El salmo de hoy lo compuso David basándose en el mismo episodio que nos describe la lectura: la primera vez que perdona la vida al rey Saúl. Aunque el relato acaba con el arrepentimiento del envidioso, la relación entre ambos seguirá distante: habrá un segundo episodio en que David le vuelve a perdonar la vida a Saúl, que está pronto a su fin. No quiero hacer un spoiler: tendrás que leer los capítulos 26 al 31 del primer libro de Samuel.

David tiene misericordia del ungido del Señor. Aunque destronado por el mismo Dios, —lo vimos hace unos días—, Saúl fue en su momento elegido y ungido, como lo fue posteriormente David. Ese respeto reverencial detiene su mano en un momento de auténtica vulnerabilidad de Saúl.

Los deseos tenebrosos del anciano rey son correspondidos con misericordia, y de este modo David logra ablandar su corazón, derribar el muro de la envidia, desmontando piedra por piedra la muralla que oscurecía la visión de Saúl.

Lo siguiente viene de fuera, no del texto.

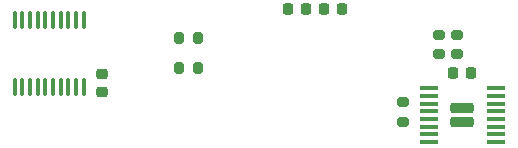
<source format=gtp>
G04 #@! TF.GenerationSoftware,KiCad,Pcbnew,9.0.3*
G04 #@! TF.CreationDate,2025-07-11T16:30:41-04:00*
G04 #@! TF.ProjectId,main,6d61696e-2e6b-4696-9361-645f70636258,rev?*
G04 #@! TF.SameCoordinates,Original*
G04 #@! TF.FileFunction,Paste,Top*
G04 #@! TF.FilePolarity,Positive*
%FSLAX46Y46*%
G04 Gerber Fmt 4.6, Leading zero omitted, Abs format (unit mm)*
G04 Created by KiCad (PCBNEW 9.0.3) date 2025-07-11 16:30:41*
%MOMM*%
%LPD*%
G01*
G04 APERTURE LIST*
G04 Aperture macros list*
%AMRoundRect*
0 Rectangle with rounded corners*
0 $1 Rounding radius*
0 $2 $3 $4 $5 $6 $7 $8 $9 X,Y pos of 4 corners*
0 Add a 4 corners polygon primitive as box body*
4,1,4,$2,$3,$4,$5,$6,$7,$8,$9,$2,$3,0*
0 Add four circle primitives for the rounded corners*
1,1,$1+$1,$2,$3*
1,1,$1+$1,$4,$5*
1,1,$1+$1,$6,$7*
1,1,$1+$1,$8,$9*
0 Add four rect primitives between the rounded corners*
20,1,$1+$1,$2,$3,$4,$5,0*
20,1,$1+$1,$4,$5,$6,$7,0*
20,1,$1+$1,$6,$7,$8,$9,0*
20,1,$1+$1,$8,$9,$2,$3,0*%
G04 Aperture macros list end*
%ADD10RoundRect,0.225000X-0.225000X-0.250000X0.225000X-0.250000X0.225000X0.250000X-0.225000X0.250000X0*%
%ADD11RoundRect,0.200000X0.200000X0.275000X-0.200000X0.275000X-0.200000X-0.275000X0.200000X-0.275000X0*%
%ADD12RoundRect,0.200000X-0.275000X0.200000X-0.275000X-0.200000X0.275000X-0.200000X0.275000X0.200000X0*%
%ADD13RoundRect,0.200000X0.275000X-0.200000X0.275000X0.200000X-0.275000X0.200000X-0.275000X-0.200000X0*%
%ADD14RoundRect,0.225000X0.225000X0.250000X-0.225000X0.250000X-0.225000X-0.250000X0.225000X-0.250000X0*%
%ADD15RoundRect,0.225000X-0.250000X0.225000X-0.250000X-0.225000X0.250000X-0.225000X0.250000X0.225000X0*%
%ADD16RoundRect,0.100000X0.100000X-0.637500X0.100000X0.637500X-0.100000X0.637500X-0.100000X-0.637500X0*%
%ADD17RoundRect,0.232500X0.757500X0.232500X-0.757500X0.232500X-0.757500X-0.232500X0.757500X-0.232500X0*%
%ADD18RoundRect,0.100000X0.687500X0.100000X-0.687500X0.100000X-0.687500X-0.100000X0.687500X-0.100000X0*%
G04 APERTURE END LIST*
D10*
X146700000Y-81950000D03*
X148250000Y-81950000D03*
D11*
X125150000Y-79000000D03*
X123500000Y-79000000D03*
D12*
X142500000Y-84420000D03*
X142500000Y-86070000D03*
D13*
X147050000Y-80325000D03*
X147050000Y-78675000D03*
D11*
X125150000Y-81500000D03*
X123500000Y-81500000D03*
D14*
X134250000Y-76500000D03*
X132700000Y-76500000D03*
D13*
X145500000Y-80325000D03*
X145500000Y-78675000D03*
D15*
X117000000Y-82000000D03*
X117000000Y-83550000D03*
D16*
X109600000Y-83137500D03*
X110250000Y-83137500D03*
X110900000Y-83137500D03*
X111550000Y-83137500D03*
X112200000Y-83137500D03*
X112850000Y-83137500D03*
X113500000Y-83137500D03*
X114150000Y-83137500D03*
X114800000Y-83137500D03*
X115450000Y-83137500D03*
X115450000Y-77412500D03*
X114800000Y-77412500D03*
X114150000Y-77412500D03*
X113500000Y-77412500D03*
X112850000Y-77412500D03*
X112200000Y-77412500D03*
X111550000Y-77412500D03*
X110900000Y-77412500D03*
X110250000Y-77412500D03*
X109600000Y-77412500D03*
D10*
X135750000Y-76500000D03*
X137300000Y-76500000D03*
D17*
X147500000Y-86080000D03*
X147500000Y-84920000D03*
D18*
X150362500Y-87775000D03*
X150362500Y-87125000D03*
X150362500Y-86475000D03*
X150362500Y-85825000D03*
X150362500Y-85175000D03*
X150362500Y-84525000D03*
X150362500Y-83875000D03*
X150362500Y-83225000D03*
X144637500Y-83225000D03*
X144637500Y-83875000D03*
X144637500Y-84525000D03*
X144637500Y-85175000D03*
X144637500Y-85825000D03*
X144637500Y-86475000D03*
X144637500Y-87125000D03*
X144637500Y-87775000D03*
M02*

</source>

Este modo de proceder de David nos muestra el camino de la misericordia. No es fácil responder así a los ataques, las calumnias, los odios, las venganzas, las injusticias, los desprecios y las envidias. La misericordia nunca quita la gravedad a tales males: no los elimina. Más bien los pone en evidencia. Y ese bálsamo de verdad que aplica la misericordia manifiesta el fracaso del mal, muestra su fealdad, su podredumbre. Todo mal en sí mismo es siempre un fake. La misericordia, entre otros muchos beneficios, desenmascara el poder del mal en nuestras vidas.

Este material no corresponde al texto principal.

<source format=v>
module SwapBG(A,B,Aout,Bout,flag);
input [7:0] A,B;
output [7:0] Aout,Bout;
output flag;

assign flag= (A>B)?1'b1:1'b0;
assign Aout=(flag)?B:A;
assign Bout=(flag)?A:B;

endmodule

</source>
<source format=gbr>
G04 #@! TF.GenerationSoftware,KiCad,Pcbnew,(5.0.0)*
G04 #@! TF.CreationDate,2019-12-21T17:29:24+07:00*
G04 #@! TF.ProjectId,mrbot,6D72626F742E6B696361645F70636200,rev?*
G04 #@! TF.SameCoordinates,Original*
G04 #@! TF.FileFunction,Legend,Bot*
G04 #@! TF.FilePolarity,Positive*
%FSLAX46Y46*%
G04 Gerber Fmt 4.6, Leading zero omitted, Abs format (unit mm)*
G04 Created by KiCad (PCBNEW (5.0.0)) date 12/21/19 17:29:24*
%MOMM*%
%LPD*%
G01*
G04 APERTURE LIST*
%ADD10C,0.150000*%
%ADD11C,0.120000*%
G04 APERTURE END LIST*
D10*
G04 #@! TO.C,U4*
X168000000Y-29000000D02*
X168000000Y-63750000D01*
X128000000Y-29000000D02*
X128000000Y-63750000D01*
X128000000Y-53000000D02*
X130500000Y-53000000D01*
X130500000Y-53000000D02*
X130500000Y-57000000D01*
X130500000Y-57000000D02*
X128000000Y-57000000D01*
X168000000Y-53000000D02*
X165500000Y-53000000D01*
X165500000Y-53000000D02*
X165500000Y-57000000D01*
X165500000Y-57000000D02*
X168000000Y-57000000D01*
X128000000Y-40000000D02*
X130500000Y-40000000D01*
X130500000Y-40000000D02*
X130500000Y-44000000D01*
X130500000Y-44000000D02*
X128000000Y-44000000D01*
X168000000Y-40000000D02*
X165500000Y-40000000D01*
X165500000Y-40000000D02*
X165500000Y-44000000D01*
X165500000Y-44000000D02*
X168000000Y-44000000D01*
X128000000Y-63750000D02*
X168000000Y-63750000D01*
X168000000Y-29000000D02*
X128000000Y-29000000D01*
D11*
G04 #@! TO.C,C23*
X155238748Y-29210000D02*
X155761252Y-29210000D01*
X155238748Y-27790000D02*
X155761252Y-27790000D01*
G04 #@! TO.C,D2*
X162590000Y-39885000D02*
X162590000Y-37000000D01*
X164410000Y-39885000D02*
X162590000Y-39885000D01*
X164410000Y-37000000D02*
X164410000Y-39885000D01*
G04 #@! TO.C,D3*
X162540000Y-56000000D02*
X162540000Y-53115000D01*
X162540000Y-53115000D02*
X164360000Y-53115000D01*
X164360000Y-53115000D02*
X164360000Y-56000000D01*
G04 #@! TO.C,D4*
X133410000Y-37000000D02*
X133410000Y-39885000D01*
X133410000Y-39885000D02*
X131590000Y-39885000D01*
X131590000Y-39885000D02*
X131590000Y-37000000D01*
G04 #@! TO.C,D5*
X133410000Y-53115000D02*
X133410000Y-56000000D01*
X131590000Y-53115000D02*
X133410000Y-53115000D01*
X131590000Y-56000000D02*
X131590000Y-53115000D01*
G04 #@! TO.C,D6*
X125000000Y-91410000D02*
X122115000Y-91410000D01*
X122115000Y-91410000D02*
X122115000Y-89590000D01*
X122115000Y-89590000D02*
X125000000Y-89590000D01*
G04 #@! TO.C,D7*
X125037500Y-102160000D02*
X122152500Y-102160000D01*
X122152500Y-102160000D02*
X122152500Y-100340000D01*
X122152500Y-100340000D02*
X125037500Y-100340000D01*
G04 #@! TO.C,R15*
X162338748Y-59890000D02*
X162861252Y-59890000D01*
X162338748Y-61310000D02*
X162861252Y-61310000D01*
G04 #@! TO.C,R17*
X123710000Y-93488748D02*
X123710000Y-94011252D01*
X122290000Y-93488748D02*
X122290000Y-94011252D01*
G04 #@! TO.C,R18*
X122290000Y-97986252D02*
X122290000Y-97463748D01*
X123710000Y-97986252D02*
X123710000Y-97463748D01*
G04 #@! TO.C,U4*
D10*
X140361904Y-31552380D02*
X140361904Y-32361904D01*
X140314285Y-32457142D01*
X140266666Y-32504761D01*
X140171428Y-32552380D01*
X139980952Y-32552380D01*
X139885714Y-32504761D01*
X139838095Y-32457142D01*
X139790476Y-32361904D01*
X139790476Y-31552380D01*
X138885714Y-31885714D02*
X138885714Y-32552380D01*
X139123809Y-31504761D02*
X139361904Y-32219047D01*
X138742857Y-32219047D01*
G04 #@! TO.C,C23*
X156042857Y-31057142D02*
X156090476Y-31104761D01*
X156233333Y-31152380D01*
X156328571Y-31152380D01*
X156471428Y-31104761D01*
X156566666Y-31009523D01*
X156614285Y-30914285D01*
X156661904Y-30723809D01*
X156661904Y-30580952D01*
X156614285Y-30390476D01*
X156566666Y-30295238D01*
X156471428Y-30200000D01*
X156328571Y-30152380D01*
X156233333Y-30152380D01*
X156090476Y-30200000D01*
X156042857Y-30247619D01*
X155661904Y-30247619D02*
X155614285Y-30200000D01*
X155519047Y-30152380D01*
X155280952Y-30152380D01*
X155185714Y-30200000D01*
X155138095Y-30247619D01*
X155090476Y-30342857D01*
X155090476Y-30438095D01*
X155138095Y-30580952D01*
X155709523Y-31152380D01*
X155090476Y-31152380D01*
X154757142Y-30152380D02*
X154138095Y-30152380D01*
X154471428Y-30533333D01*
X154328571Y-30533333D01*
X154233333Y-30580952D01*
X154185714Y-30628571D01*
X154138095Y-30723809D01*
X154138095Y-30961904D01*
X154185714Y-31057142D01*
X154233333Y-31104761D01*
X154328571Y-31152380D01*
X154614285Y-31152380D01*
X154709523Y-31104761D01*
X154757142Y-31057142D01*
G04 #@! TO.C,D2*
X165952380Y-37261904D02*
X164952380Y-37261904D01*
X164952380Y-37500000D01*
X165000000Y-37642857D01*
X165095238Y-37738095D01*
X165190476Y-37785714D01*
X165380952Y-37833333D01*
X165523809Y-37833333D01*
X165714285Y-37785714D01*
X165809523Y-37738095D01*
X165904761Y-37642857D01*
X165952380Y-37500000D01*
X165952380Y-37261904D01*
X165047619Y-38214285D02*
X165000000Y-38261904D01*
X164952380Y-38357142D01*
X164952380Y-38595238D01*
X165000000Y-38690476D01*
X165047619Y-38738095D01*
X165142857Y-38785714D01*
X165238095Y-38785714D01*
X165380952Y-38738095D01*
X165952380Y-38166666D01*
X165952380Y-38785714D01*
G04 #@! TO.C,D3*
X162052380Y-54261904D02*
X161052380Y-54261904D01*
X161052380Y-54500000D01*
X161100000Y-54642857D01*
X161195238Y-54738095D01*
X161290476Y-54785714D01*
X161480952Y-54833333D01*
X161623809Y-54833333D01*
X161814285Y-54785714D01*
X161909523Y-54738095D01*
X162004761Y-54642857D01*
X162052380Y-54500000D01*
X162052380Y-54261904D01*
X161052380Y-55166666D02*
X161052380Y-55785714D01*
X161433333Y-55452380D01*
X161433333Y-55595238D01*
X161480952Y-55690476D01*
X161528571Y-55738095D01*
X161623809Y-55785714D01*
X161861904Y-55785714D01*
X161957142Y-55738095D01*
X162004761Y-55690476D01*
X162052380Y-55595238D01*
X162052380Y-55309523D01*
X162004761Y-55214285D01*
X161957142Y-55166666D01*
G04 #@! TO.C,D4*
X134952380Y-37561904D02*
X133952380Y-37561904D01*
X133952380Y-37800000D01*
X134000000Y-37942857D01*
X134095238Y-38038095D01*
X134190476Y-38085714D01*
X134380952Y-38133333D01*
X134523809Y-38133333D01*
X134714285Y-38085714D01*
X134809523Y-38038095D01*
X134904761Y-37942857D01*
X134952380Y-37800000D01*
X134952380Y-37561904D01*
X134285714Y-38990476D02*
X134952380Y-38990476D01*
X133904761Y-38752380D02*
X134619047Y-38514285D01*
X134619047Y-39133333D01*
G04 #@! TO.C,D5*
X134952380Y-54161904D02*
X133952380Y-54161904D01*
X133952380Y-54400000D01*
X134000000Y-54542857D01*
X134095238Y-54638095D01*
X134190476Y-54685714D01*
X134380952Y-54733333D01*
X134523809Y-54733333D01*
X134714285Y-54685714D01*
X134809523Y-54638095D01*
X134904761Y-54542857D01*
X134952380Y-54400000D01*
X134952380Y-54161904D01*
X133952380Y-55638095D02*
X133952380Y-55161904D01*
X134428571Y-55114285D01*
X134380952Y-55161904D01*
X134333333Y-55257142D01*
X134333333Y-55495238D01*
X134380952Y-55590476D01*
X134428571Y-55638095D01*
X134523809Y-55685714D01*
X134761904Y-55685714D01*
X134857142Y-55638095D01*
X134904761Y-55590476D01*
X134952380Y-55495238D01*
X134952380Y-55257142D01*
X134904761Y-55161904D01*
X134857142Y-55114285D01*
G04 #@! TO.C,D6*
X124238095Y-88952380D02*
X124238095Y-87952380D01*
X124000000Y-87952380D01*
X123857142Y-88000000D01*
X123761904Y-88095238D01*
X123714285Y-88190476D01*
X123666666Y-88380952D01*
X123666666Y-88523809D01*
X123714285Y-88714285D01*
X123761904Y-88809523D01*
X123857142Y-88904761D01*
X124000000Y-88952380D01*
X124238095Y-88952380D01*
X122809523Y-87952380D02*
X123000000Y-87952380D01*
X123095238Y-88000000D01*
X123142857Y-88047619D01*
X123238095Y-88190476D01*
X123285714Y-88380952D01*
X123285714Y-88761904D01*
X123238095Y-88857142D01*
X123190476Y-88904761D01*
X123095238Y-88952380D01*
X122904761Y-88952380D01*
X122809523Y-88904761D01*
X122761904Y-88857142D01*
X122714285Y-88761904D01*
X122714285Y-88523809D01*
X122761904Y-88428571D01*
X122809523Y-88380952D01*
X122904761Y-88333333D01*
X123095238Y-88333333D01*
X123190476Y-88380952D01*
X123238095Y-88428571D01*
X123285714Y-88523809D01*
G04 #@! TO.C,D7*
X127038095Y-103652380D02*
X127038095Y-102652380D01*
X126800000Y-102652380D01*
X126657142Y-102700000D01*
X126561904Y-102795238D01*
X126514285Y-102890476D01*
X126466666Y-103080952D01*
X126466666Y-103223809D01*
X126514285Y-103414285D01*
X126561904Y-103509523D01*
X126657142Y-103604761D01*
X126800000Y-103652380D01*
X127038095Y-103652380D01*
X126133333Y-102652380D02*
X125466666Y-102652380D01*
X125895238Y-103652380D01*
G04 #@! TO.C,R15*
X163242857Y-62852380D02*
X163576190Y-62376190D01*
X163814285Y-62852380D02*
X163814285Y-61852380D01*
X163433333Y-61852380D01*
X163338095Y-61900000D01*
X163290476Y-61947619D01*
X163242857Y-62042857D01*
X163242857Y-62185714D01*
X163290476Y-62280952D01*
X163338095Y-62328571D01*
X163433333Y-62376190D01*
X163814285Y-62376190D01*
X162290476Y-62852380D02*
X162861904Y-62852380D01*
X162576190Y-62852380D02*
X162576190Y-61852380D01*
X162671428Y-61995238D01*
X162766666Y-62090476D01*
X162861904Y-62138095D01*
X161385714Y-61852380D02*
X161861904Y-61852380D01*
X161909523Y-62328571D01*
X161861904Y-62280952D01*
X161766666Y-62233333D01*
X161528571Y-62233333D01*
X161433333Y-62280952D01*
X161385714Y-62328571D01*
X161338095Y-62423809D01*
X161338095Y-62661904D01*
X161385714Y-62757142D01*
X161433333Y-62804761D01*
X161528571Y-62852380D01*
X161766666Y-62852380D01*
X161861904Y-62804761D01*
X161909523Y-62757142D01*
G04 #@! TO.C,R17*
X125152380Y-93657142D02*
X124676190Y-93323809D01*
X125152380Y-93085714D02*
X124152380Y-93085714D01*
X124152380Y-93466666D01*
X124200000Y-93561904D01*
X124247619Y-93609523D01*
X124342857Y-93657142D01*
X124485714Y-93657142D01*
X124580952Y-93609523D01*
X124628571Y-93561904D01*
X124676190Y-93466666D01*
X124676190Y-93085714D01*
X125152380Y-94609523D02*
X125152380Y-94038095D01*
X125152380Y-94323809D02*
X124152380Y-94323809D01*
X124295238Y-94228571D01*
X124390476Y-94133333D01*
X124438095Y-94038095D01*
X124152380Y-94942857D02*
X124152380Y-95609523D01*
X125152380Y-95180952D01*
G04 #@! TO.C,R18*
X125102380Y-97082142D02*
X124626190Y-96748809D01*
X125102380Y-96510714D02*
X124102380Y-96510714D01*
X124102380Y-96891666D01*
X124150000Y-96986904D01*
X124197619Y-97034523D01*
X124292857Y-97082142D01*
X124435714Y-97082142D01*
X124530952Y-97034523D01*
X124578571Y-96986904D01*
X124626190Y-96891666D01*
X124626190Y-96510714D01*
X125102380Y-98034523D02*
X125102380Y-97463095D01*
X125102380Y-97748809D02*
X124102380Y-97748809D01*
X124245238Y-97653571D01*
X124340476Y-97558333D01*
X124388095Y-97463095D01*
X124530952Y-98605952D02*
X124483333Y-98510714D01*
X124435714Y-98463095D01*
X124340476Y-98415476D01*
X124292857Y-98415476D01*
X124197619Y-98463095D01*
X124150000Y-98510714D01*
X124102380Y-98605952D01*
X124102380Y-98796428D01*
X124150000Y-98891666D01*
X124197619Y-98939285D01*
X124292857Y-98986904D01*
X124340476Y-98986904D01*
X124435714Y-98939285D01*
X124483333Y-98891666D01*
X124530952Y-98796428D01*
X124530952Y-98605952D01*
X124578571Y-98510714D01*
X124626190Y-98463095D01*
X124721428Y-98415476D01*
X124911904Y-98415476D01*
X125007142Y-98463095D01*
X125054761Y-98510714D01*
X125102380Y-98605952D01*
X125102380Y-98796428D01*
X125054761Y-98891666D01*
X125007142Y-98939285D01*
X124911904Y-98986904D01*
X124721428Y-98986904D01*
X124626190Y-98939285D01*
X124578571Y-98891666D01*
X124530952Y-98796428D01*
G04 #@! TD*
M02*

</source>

El Señor llama, elige a los Apóstoles para que aprendan el camino de una misericordia infinita: la que brotará de su corazón en la cruz. Y desde entonces, ha elegido a millones de personas, cuya vocación —la tuya y la mía— es llevar ese nuevo camino a todos los hombres. Necesitamos desenmascarar tanto mal como hay en este mundo.